(Los Angeles) Le quart-arrière des Saints de La Nouvelle-Orléans, Drew Brees, a reçu des menaces de mort, selon son épouse, depuis qu’il a déclaré que ceux qui posent un genou à terre pendant l’hymne américain faisaient preuve d’un « manque de respect vis-à-vis du drapeau ».

Agence France-Presse

De nombreuses stars du sport américain, dont LeBron James, avaient critiqué ses propos, si bien que le quart avait fait marche arrière dès le lendemain.

« Je voudrais m’excuser auprès de mes amis, coéquipiers, de la ville de La Nouvelle-Orléans, de la communauté noire, de la NFL et de tous ceux que j’ai blessés avec mes commentaires » mercredi, avait déclaré Brees sur Instagram, regrettant ses « commentaires insensibles » et d’être « complètement passé à côté des problèmes auxquels nous sommes actuellement confrontés ».

« Nous sommes le problème », déclare son épouse Brittany Brees dans une tribune publiée dimanche sur son compte Instagram, où elle présente à son tour ses excuses.

« Ce n’est que ces derniers jours, jusqu’à ce que nous recevions des menaces de mort, que nous expérimentions la haine, que j’ai réalisé que ces mots nous étaient adressés, » ajoute-t-elle.

Brees, un des plus grands joueurs de l’histoire de la NFL, avait provoqué un tollé mercredi en s’opposant fermement au geste de protestation qui consiste à s’agenouiller pendant l’hymne national.

« Je ne serai jamais d’accord avec quiconque ne respecte pas le drapeau des États-Unis d’Amérique ou notre pays.
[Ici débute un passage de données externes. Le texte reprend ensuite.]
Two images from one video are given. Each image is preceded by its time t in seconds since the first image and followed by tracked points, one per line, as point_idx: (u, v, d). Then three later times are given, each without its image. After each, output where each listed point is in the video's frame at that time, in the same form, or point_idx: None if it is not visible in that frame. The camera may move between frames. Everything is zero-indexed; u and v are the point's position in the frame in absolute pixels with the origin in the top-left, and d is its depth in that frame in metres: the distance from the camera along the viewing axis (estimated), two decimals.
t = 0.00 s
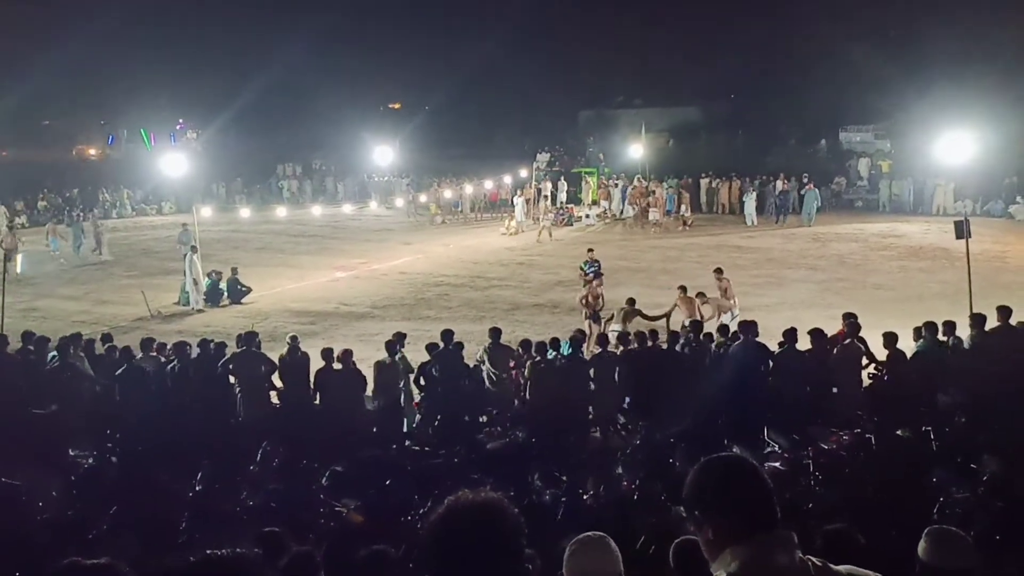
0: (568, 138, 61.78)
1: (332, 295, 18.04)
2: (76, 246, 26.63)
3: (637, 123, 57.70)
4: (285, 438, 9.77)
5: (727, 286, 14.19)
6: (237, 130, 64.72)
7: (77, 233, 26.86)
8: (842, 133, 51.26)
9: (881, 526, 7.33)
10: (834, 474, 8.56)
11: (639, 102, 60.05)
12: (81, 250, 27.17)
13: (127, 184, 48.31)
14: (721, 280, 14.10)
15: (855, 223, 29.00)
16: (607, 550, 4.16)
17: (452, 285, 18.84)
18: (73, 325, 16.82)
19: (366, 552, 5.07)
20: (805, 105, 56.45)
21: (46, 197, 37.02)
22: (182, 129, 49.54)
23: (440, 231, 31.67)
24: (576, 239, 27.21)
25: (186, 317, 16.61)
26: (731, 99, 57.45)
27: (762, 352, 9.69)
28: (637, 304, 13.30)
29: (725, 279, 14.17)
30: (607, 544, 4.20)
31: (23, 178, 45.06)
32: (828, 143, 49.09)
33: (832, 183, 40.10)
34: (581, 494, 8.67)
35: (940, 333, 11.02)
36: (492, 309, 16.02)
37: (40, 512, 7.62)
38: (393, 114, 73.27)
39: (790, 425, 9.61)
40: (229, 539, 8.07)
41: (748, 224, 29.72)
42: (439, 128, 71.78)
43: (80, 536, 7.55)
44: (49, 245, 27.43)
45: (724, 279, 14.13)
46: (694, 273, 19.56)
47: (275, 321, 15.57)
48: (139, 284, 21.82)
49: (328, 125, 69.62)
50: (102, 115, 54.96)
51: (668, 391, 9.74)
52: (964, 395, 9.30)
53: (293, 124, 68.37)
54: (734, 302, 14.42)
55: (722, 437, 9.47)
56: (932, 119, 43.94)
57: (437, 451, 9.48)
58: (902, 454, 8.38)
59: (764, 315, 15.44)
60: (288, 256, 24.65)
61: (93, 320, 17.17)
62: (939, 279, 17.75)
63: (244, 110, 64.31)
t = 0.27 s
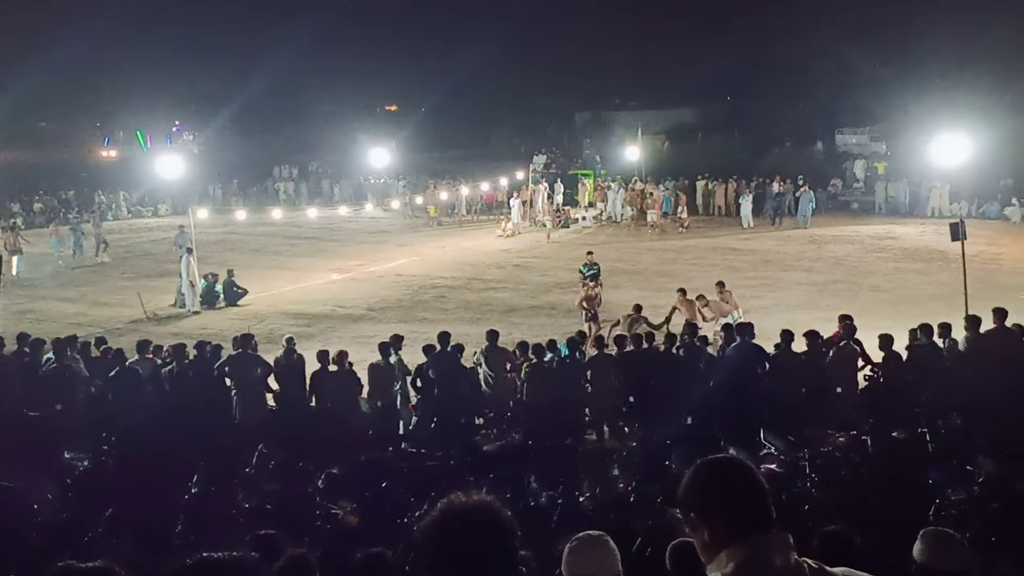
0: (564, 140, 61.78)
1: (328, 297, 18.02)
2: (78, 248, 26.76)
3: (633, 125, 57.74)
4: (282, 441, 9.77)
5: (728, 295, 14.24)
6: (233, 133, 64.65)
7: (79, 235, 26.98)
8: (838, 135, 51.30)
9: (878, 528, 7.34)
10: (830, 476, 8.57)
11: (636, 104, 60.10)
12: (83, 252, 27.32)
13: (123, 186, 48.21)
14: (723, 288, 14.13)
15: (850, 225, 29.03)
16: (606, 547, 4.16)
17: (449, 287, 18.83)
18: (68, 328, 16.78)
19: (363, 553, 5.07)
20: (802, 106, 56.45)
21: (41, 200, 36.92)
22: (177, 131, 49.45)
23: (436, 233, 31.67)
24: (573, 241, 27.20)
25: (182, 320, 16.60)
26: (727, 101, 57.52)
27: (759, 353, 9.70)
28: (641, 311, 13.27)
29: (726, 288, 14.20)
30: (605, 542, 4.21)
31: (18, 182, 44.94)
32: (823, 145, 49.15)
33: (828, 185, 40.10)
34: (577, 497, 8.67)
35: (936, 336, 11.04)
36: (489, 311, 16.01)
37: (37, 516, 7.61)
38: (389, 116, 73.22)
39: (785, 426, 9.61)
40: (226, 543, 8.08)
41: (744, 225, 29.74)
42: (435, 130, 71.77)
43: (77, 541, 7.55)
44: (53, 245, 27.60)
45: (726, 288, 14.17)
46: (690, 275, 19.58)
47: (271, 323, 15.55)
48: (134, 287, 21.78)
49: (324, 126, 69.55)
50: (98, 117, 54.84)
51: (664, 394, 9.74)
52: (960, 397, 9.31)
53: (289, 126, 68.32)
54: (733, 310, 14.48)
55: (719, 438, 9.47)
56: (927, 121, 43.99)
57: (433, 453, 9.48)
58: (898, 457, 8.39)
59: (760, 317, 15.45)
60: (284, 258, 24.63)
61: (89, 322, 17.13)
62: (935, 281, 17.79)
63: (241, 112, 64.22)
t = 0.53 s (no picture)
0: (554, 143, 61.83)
1: (317, 300, 17.96)
2: (72, 249, 26.82)
3: (622, 127, 57.84)
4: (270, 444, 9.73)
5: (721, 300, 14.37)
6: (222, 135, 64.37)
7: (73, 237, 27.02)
8: (826, 139, 51.49)
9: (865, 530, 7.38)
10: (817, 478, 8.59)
11: (625, 107, 60.21)
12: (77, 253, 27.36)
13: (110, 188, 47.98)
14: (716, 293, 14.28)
15: (838, 228, 29.14)
16: (597, 546, 4.16)
17: (438, 290, 18.81)
18: (55, 330, 16.69)
19: (351, 555, 5.05)
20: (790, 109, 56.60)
21: (28, 201, 36.71)
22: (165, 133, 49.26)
23: (426, 235, 31.60)
24: (562, 244, 27.23)
25: (170, 322, 16.53)
26: (716, 104, 57.67)
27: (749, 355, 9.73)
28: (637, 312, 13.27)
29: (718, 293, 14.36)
30: (595, 539, 4.20)
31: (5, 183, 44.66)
32: (811, 148, 49.26)
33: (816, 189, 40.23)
34: (566, 499, 8.68)
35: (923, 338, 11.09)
36: (478, 313, 16.00)
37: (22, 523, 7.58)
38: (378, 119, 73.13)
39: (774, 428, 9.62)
40: (214, 549, 8.08)
41: (732, 228, 29.80)
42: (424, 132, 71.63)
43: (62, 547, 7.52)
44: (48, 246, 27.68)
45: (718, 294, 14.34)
46: (679, 277, 19.62)
47: (259, 325, 15.50)
48: (122, 289, 21.68)
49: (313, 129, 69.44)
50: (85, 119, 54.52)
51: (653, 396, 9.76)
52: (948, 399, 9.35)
53: (279, 129, 68.16)
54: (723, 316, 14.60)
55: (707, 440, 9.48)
56: (914, 124, 44.21)
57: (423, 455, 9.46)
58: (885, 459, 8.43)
59: (748, 320, 15.50)
60: (272, 260, 24.56)
61: (75, 325, 17.04)
62: (922, 284, 17.88)
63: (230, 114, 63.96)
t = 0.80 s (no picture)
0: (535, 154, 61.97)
1: (297, 311, 17.89)
2: (57, 260, 26.80)
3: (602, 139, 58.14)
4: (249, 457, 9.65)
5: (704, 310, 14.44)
6: (202, 146, 64.06)
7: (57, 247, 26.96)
8: (804, 151, 51.93)
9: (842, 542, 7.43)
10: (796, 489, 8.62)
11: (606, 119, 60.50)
12: (62, 263, 27.32)
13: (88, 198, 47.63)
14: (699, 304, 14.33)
15: (816, 239, 29.36)
16: (582, 551, 4.26)
17: (418, 300, 18.78)
18: (30, 341, 16.51)
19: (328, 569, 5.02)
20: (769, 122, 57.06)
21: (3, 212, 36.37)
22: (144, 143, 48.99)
23: (406, 246, 31.59)
24: (542, 255, 27.27)
25: (147, 333, 16.40)
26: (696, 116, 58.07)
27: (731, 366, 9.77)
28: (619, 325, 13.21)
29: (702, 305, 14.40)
30: (581, 546, 4.30)
31: None
32: (790, 160, 49.69)
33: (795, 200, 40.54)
34: (547, 511, 8.68)
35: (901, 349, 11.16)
36: (458, 324, 15.98)
37: None
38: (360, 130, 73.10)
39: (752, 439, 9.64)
40: (190, 567, 8.01)
41: (712, 239, 29.98)
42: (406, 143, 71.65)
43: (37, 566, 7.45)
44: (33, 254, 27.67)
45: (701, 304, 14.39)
46: (659, 288, 19.68)
47: (238, 336, 15.40)
48: (99, 300, 21.51)
49: (294, 140, 69.29)
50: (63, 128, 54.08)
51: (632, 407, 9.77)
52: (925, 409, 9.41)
53: (260, 139, 67.99)
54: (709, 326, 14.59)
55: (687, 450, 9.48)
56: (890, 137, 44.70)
57: (402, 467, 9.43)
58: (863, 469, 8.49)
59: (727, 331, 15.56)
60: (251, 271, 24.45)
61: (52, 336, 16.88)
62: (899, 295, 18.03)
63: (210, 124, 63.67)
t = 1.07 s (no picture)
0: (517, 155, 62.11)
1: (278, 314, 17.81)
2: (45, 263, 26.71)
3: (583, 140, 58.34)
4: (230, 461, 9.58)
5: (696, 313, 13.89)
6: (182, 148, 63.64)
7: (44, 251, 26.90)
8: (784, 150, 52.28)
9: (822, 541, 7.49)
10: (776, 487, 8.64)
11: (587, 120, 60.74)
12: (49, 267, 27.22)
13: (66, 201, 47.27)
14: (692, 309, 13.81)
15: (795, 239, 29.56)
16: (571, 548, 4.38)
17: (400, 302, 18.76)
18: (9, 346, 16.37)
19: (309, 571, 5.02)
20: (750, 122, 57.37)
21: None
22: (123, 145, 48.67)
23: (388, 248, 31.53)
24: (524, 256, 27.31)
25: (127, 337, 16.30)
26: (677, 117, 58.32)
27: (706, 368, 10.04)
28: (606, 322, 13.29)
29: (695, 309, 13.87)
30: (570, 545, 4.42)
31: None
32: (770, 160, 49.97)
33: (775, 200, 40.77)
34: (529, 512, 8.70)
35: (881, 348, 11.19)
36: (440, 325, 15.98)
37: None
38: (341, 132, 73.05)
39: (733, 439, 9.65)
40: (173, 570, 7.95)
41: (693, 239, 30.09)
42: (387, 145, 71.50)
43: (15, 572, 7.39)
44: (22, 256, 27.57)
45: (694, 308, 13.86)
46: (640, 288, 19.76)
47: (219, 339, 15.32)
48: (78, 304, 21.34)
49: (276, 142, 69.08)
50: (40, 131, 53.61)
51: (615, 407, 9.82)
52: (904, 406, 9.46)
53: (241, 143, 67.77)
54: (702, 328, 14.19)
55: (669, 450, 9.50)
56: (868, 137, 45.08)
57: (384, 469, 9.38)
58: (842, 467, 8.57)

Quand je regarde le drapeau, j’imagine mes deux grands-pères, qui ont combattu pour ce pays pendant la Seconde Guerre mondiale », avait-il dit sur Yahoo.com.

Il avait été interrogé sur la perspective de voir l’agenouillement réapparaître dans le football américain trois ans après le mouvement initié par le quart-arrière Colin Kaepernick, étant donné le contexte brûlant de la mort de George Floyd et des violences policières racistes qui gangrènent le pays.

Kaepernick s’était retrouvé sans club à la fin de son contrat avec les San Francisco 49ers après avoir lancé ce mouvement de protestation en 2016 et s’était fait traiter de « fils de pute » par Donald Trump.